§ EXCERPT PROVIDED

On their 1968 debut LP PSYCHEDELIC SOUND IN JAPAN, The Mops covered Jefferson Airplane’s ‘Somebody To Love’ and ‘White Rabbit’ with a righteous abandon, injecting a 13th Floor Elevators Texan yawp into the former and using the quasi-Eastern nature of the latter to their advantage with wonderful Chinese strings and another fabulous vocal from Hiromitu Suzuki. However, The Mops’ version of The Doors’ ‘Light My Fire’ was just funny and had none of the junked out Philippino Catholicism that D’Swooners cleverly smeared all over their own Jose Feliciano version. To say the instrumental passage was enthusiastic is probably better than saying everyone just hammers along dutifully until the interesting vocal bit rescues them. The Mops’ obsession with The Animals peaked on their pointless version of ‘San Francisco Nights’, during which the band bored everyone for the duration of the 45 seconds explaining why they’d chosen to record the song (big deal, get over it), but the band did do ‘Outside Looking In’ justice. Their own songs were hot when they were being weird, but crap when they wrote ‘real’ songs. The ‘help-me-I’m-going-under-for-the-last-time’ nature of ‘Atsukunarenai (I Can’t Get Hot)’ is truly psychedelic and works better as the B-side of their single ‘Omae No Subeteo’ rather than buried at the end of side one’s seven song avalanche on PSYCHEDELIC SOUND IN JAPAN.

§ QUESTIONS TO ANSWER
1) In the passage about The Mops, who gave the vocal on their cover of "White Rabbit"?
2) Pick up the passage about The Mops after its last sentence and keep writing in the same voice.
The lines that come next are separate material with no tie to the passage about The Mops.

§ INPUT DATA

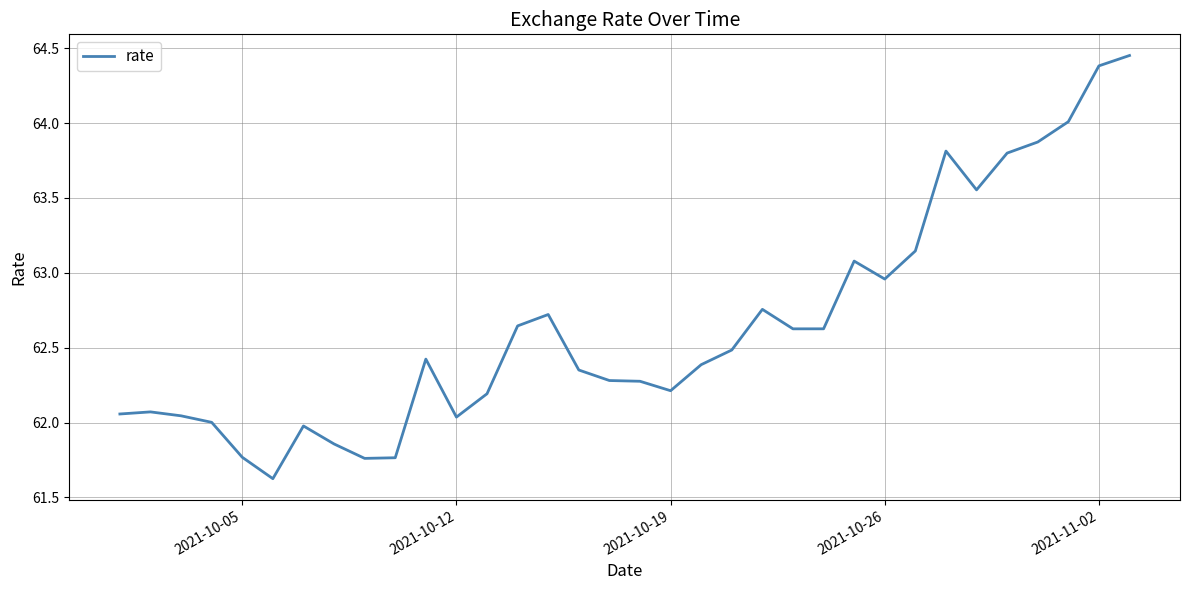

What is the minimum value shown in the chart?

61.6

§ ACTIVITY ANSWERS
1) Hiromitu Suzuki

2)
When bassist Kaori Murakami quit for a place in university in Spring ’69, rhythm guitarist Tarou Miyuki swapped to bass, the lack of two guitars considerably opening up the sound and making for a spaciousness, allowing Masaru Hoshi’s excellent leads to cut right through. But the Group Sounds era was already coming to a close and, after three singles and the aforementioned LP, the band was dropped from the Victor Records roster. A as the prevailing trend for Led Zeppelin and Black Sabbath began to kick in with a vengeance, many Group Sounds split during this time, but The Mops weathered the storm well. After hearing Grand Funk Railroad’s masterful ‘heavy’ adaptation of ‘Outside Looking In’ by their beloved Animals, The Mops re-styled themselves ‘New Rock’. If they’d gone all the way, it would have been fantastic, however, as was the way of most bands of this period, The Mops still remained true to their GS roots by accommodating too great a range of styles on LPs, sandwiching dutiful ‘contemporary’ sounds (ballads, comedy, you name it) between the slabs of moronic genius. From beginning to end, Hiromitu Suzuki remained fixated with The Animals’ Eric Burdon and Steve Winwood in all his Spencer Davis/Traffic/Blind Faith incarnations. Indeed, even as late as 1970, Suzuki continued to hop from Little Stevie vocal stylings to those of Eric Burdon often within the space of the same verse. However, the band thereafter actually gained a new artistic momentum from the new sounds they encountered and, signing to the Toshiba/Liberty label, continued until 1974, recording and releasing five more patchy covering-all-bases LPs and thirteen singles.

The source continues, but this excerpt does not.